Go over the data and keep only the lines that include "right".

INFORMATION:
----

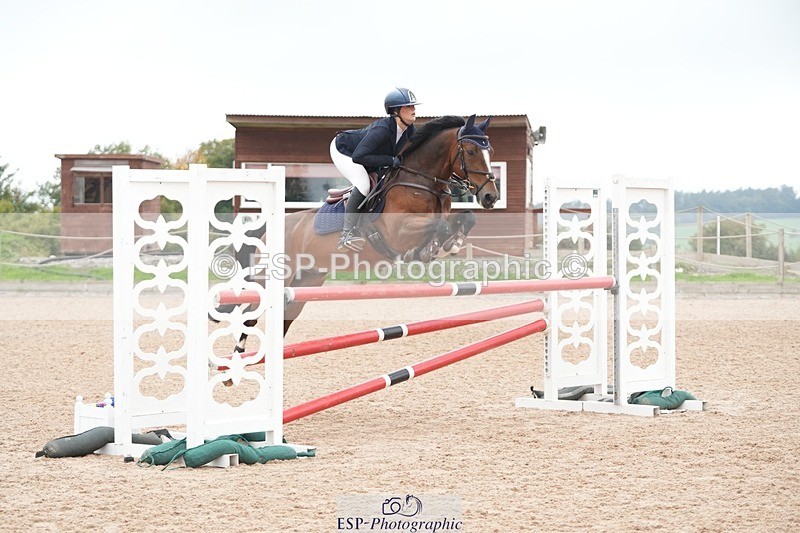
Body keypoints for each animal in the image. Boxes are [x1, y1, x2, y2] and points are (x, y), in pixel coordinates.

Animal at [230, 114, 499, 350]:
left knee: (284, 317)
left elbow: (464, 218)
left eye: (492, 152)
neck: (421, 180)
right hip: (273, 278)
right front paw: (429, 250)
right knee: (251, 314)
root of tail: (268, 230)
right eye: (472, 151)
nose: (491, 196)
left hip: (305, 282)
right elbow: (438, 226)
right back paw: (238, 357)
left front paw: (448, 244)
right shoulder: (398, 231)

----

ANSWER BELOW:
right hip: (273, 278)
right front paw: (429, 250)
right knee: (251, 314)
right eye: (472, 151)
right elbow: (438, 226)
right back paw: (238, 357)
right shoulder: (398, 231)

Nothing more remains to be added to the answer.